October 10, 2016: In Boumerdes province (55 kilometers east of the capital) troops found bunkers apparently used by Islamic terrorists because these hideouts contained bomb components. In Sidi Bel Abbès province (370 kilometers west of the capital) troops found similar bunkers. In Batna (500 kilometers east of the capital) troops arrested seven civilians wanted for providing support for Islamic terrorists.

October 8, 2016: In the east (Skikda province, 510 kilometers from the capital) a roadside bomb went off as an army convoy passed by. There were no casualties and ISIL later took credit for the attack and said this was the beginning of their comeback campaign.

October 7, 2016: In Tizi Ouzou (120 kilometers east of the capital) troops clashed with four armed Islamic terrorists and killed them.

October 6, 2016: In Boumerdes province (55 kilometers east of the capital) troops encountered a veteran (since 1994) Islamic terrorist who refused to surrender and was killed.

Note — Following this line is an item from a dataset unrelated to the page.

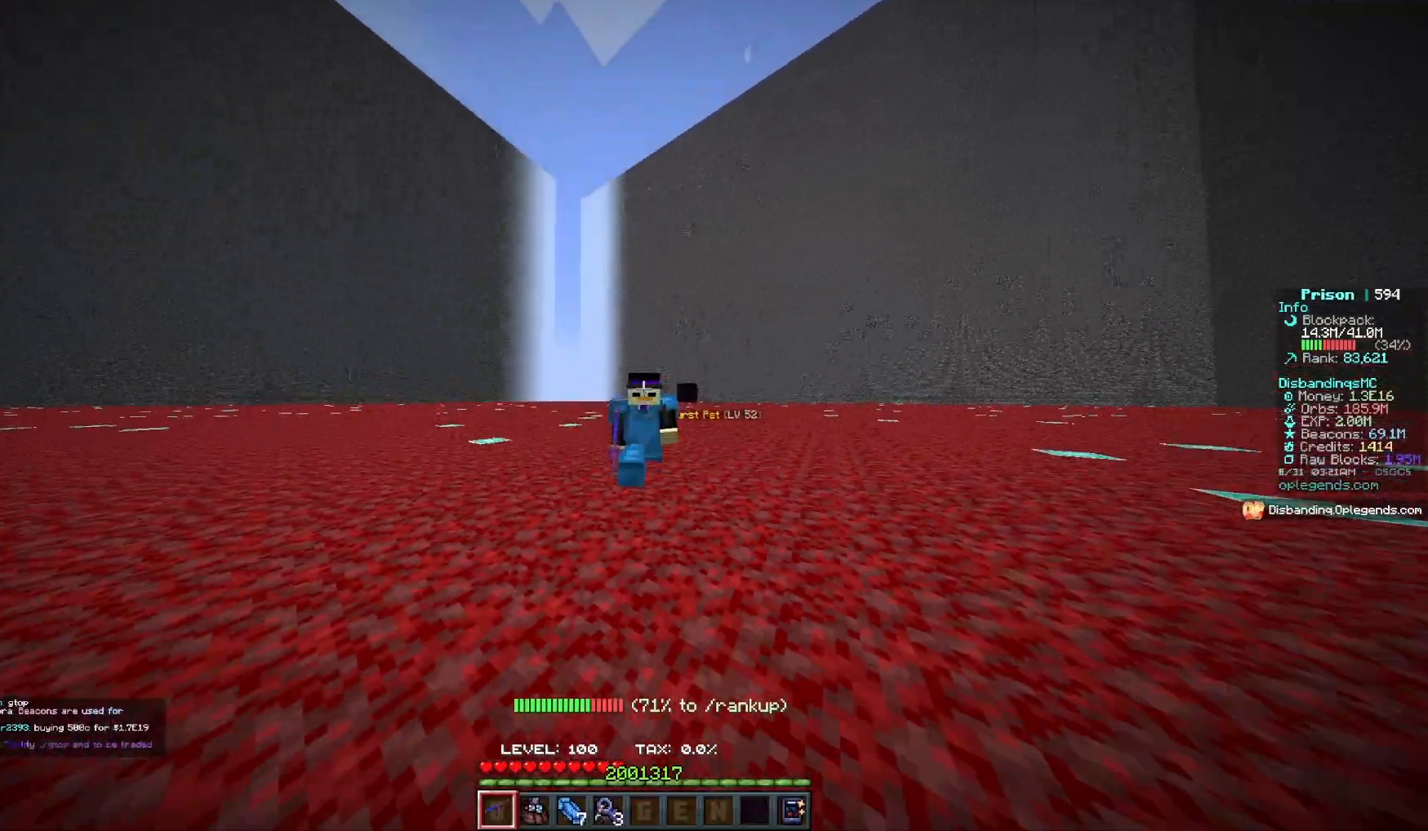
{"keys": ["a"], "mouse": [], "events": [[67, "a", "down"], [450, "w", "up"]]}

October 3, 2016: In the south, across the border in Mali mortar shells were fired at the Aguelhok peacekeeper base near the Algerian border. In response two vehicles carrying peacekeepers were sent to find those who fired the mortar shells. These vehicles took a route where landmines had been placed and detonated at least one of them. One soldier from Chad died and several others were wounded. Islamic terrorist group Ansar Dine took credit for both incidents. The 12,000 peacekeepers in Mali have lost 32 dead so far this year. The Mali government has cooperated with Algeria to keep Islamic terrorists from using Algeria for a sanctuary or source of supplies. So far Algeria has provided most of the border security forces to do this and Malian leaders regularly thank Algeria for that. Algeria has had similar success along its Tunisian and Libyan borders.

September 29, 2016: In Batna (500 kilometers east of the capital) troops encountered five armed Islamic terrorists and after a brief gun battle killed all of them. One of the dead men was later identified as a veteran (since 1995) Islamic terrorist.

September 20, 2016: In the southeast (Illizi Province) troops patrolling the Libyan border were alerted by the Tuareg tribes control the Libyan side of the border that three foreigners (two Italians and a Canadian) had been kidnapped near the border town of Ghat by an Algerian Islamic terrorist who led a local faction of AQIM.